Un livre, pour un mensonge...

Publié le par Blandine

Avant d'enchaîner sur mon ami le greffier, je voulais illustrer ce que je disais sur les gens qui mentent et se font passer pour des victimes.

Il y a un petit moment, dans une librairie, je suis tombée sur un curieux livre : "j'ai menti". C'était l'oeuvre d'une jeune fille qui écrivait pour parler de son effroyable mensonge. A 14 ans, elle avait prétendu que son père l'avait violée. Elle avait été crue et l'homme fut condamné à 12 ans de prison. Enferrée dans la légende qu'elle s'était forgée, Virginie, puisque tel est son nom, a choisi de témoigner et de dire la vérité... dans un bouquin.

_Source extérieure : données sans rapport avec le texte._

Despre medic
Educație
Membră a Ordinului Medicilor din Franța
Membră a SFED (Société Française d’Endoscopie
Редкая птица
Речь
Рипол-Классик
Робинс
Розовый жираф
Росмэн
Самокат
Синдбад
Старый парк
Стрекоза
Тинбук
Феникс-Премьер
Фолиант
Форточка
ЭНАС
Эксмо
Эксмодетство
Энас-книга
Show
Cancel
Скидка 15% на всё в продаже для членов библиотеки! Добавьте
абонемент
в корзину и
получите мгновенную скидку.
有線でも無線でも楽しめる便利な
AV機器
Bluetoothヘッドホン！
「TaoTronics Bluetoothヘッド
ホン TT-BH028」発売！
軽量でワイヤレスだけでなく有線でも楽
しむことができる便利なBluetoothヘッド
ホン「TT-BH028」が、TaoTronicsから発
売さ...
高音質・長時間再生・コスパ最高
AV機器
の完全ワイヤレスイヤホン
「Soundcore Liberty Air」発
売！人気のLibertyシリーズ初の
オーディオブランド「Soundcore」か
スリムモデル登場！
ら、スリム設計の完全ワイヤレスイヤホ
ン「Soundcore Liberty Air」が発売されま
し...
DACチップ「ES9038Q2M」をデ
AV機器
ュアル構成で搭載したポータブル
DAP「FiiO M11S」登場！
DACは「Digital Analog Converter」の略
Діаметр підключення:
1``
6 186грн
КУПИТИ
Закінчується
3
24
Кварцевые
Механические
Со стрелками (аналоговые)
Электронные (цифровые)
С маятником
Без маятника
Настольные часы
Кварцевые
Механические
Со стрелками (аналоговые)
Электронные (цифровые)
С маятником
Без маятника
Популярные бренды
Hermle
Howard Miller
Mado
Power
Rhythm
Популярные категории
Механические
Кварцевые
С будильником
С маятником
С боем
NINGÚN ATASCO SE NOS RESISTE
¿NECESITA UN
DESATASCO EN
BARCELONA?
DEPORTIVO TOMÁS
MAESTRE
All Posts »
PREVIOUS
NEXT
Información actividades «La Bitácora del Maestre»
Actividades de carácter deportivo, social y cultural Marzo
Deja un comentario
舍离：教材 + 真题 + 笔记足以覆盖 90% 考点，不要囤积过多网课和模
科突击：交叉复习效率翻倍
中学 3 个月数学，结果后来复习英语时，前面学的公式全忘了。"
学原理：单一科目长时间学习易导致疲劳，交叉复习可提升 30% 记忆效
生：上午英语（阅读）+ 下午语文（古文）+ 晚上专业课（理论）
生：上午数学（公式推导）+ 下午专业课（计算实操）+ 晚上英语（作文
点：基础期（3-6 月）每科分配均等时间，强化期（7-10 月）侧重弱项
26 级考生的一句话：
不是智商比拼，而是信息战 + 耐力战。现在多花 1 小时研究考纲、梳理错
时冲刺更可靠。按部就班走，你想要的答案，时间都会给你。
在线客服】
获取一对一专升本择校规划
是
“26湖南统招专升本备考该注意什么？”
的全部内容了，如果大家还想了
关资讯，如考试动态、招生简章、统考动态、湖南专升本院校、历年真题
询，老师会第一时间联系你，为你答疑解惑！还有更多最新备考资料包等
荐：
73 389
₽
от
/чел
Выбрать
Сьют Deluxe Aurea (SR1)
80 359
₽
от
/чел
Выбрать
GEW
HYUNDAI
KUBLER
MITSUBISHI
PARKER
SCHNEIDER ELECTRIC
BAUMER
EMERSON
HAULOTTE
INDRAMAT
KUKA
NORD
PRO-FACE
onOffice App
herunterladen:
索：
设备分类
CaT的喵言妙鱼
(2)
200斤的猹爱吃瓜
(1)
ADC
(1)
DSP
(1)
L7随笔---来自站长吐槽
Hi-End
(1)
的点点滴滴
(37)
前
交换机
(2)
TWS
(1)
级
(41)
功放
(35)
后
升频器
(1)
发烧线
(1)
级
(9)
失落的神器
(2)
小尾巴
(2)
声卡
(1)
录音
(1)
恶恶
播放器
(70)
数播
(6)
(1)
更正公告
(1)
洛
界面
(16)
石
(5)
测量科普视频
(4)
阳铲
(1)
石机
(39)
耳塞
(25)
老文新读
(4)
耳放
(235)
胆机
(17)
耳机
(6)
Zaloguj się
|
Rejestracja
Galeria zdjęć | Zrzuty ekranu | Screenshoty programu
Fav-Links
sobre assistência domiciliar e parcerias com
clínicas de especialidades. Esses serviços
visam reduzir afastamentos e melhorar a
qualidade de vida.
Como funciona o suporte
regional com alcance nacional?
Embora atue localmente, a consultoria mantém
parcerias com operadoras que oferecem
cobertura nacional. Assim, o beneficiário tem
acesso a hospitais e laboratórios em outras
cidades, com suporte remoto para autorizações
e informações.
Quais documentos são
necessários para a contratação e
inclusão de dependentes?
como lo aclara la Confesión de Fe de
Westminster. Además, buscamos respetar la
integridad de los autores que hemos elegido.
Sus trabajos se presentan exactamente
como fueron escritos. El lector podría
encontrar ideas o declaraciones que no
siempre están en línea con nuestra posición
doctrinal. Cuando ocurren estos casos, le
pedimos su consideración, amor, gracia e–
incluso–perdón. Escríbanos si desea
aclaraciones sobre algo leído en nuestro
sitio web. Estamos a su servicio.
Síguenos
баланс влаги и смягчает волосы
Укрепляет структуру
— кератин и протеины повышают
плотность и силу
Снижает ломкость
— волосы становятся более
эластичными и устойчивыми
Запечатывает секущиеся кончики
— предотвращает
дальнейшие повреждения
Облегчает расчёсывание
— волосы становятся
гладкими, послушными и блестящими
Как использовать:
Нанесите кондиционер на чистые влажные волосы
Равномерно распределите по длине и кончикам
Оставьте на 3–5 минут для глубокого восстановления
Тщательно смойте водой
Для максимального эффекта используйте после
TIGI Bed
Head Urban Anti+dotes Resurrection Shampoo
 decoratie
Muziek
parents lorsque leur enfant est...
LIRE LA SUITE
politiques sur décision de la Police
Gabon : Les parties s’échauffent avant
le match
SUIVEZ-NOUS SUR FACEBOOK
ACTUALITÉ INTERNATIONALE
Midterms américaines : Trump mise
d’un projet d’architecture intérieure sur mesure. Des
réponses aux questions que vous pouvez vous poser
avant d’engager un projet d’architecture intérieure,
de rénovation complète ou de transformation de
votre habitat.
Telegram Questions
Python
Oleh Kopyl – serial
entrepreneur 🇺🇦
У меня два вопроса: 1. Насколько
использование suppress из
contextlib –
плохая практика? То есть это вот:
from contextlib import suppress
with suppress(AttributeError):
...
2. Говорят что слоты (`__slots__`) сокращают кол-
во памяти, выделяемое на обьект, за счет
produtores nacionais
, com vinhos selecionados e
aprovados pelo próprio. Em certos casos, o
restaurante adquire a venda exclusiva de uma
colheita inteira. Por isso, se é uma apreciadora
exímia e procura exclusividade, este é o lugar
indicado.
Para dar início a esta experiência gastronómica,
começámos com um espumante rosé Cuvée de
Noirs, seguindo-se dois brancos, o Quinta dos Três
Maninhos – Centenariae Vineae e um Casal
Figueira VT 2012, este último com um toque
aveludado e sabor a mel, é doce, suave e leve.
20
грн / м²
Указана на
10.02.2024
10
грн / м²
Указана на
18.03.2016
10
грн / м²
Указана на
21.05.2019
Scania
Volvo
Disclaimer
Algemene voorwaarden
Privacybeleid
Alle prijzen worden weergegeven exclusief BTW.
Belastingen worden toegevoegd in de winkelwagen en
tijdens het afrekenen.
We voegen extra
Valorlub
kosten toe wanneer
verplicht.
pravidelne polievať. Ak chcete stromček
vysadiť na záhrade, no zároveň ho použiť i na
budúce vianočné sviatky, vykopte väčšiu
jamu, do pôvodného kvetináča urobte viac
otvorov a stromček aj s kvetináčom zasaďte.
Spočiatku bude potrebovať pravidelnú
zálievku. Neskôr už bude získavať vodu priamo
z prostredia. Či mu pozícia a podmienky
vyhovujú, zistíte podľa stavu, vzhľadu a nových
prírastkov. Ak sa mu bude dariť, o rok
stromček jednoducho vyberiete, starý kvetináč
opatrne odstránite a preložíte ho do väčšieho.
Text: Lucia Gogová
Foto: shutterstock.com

Lors de cette découverte ittéraire, je suis passée par plusieurs stades :

- le premier, une colère à mon humble avis légitime. Cette fille a mon âge. Elle a menti pendant longtemps et a non seulement ruiné la vie de son père et de sa famille, mais celles de certaines victimes réelles passées à sa suite dans le bureau d'un juge d'instruction et pour qui la suspicion fut peut-être plus forte du fait de son histoire. Avoir le sentiment de n'être pas cru est très pénible. De plus, je n'aime pas cette démarche de "témoignage public" dans un livre. Ce n'est pas ça qui sauvera son père et je déteste l'idée qu'elle obtiendra des gains de la vente du bouquin, qu'elle sera écoutée sur des plateaux télé, bref, que Virginie sera vue comme une courageuse victime... d'elle-même ou, oserait-elle affirmer;, d'un système. Entendons-nous sur un point : oui, admettre son mensonge est courageux. C'est la manière que je déplore et non pas le fond.
Parce que le système, hein, il a bon dos. Je me le coltine depuis quelque temps. Il est très loin d'être idéal. Mais c'est assez facile de mimer le repentir pour accuser d'autres que soi. En même temps, c'est un mécanisme très humain et nous le faisons tous, à plus ou moins grande échelle, plus ou moins régulièrement. D'où...

- La rationnalisation : Virginie a menti. Soit. Elle devait avoir de bonnes raisons. Que celles-ci ne me paraissent pas telles, ce n'est pas ce qui compte. On ment par besoin, pour obtenir quelque chose. Quelque chose qu'on n'estime pas pouvoir avoir autrement. Je ne peux pas avoir pitié de cette fille. Mais je peux au moins essayer de me rappeler tous mes propres mensonges, je peux me rappeler toutes ces fois où par un moyen ou un autre, j'ai chercher à attirer l'attention. Je ne peux pas accepter, ni même comprendre. Je peux au moins me dire qu'elle a fait ce qu'elle pensait être nécessaire pour elle, qu'elle a eu tort et que ma colère était autant justifié par l'énormité de son mensonge que parce que cela concernait un domaine dans lequel je nage... et donc que mes sentiments sont biaisés.

- La lassitude : Avoir laissé publier ce livre est à mon avis un symptôme de ce qu'on attend tous plus ou moins. L'éditeur n'aurait pas accepté de retenir le manuscrit s'il n'avait imaginé qu'il trouverait preneur. Si j'ai parlé d'une "légende" autour de cette demoiselle, c'est que c'est bel et bien ça. Il est de bon ton aujourd'hui d'entretenir ce mythe de la victime héroïque. La douleur a cette auréole de sainteté qu'il est très dur de refuser quand on vous la tend. On vous porte aux nues quand votre seule gloire est d'avoir été blessé, meurtri. Aurait-on besoin de nos bourreaux pour devenir tout à coup plus baux ?
On a tous en nous cette petite dose de voyeurisme. On va s'indigner, juger coupable ou s'appitoyer, là n'est pas l'important : on est clients. Des talk-shows, des émissions de Julien Courbet, des télé-réalités. Qu'on aime ou pas, on y prête attention. C'est la porte ouverte à deux extrêmes pourtant opposés : la victimisation et la banalisation. Je n'ai que 23 ans et je ne prétends pas avoir toutes les clés pour comprendre notre monde. Mais il y a une chose que j'ai apprise : je suis humaine et je réagis comme ces gens que je critique, parfois. Je ne m'émeus plus de la guerre au JT de 20 heures. Je pleure sur les chiens écrasés. Banalisation. Je m'apitoie sur mon sort et j'en veux au monde entier, et à Virginie parce que potentiellement elle peut me nuire. Victimisation. Le cycle est-il immuable ?

Alors Virginie, pardonne-moi de ne pas te pardonner. Je suis trop humaine pour ça. J'en suis désolée, sincèrement.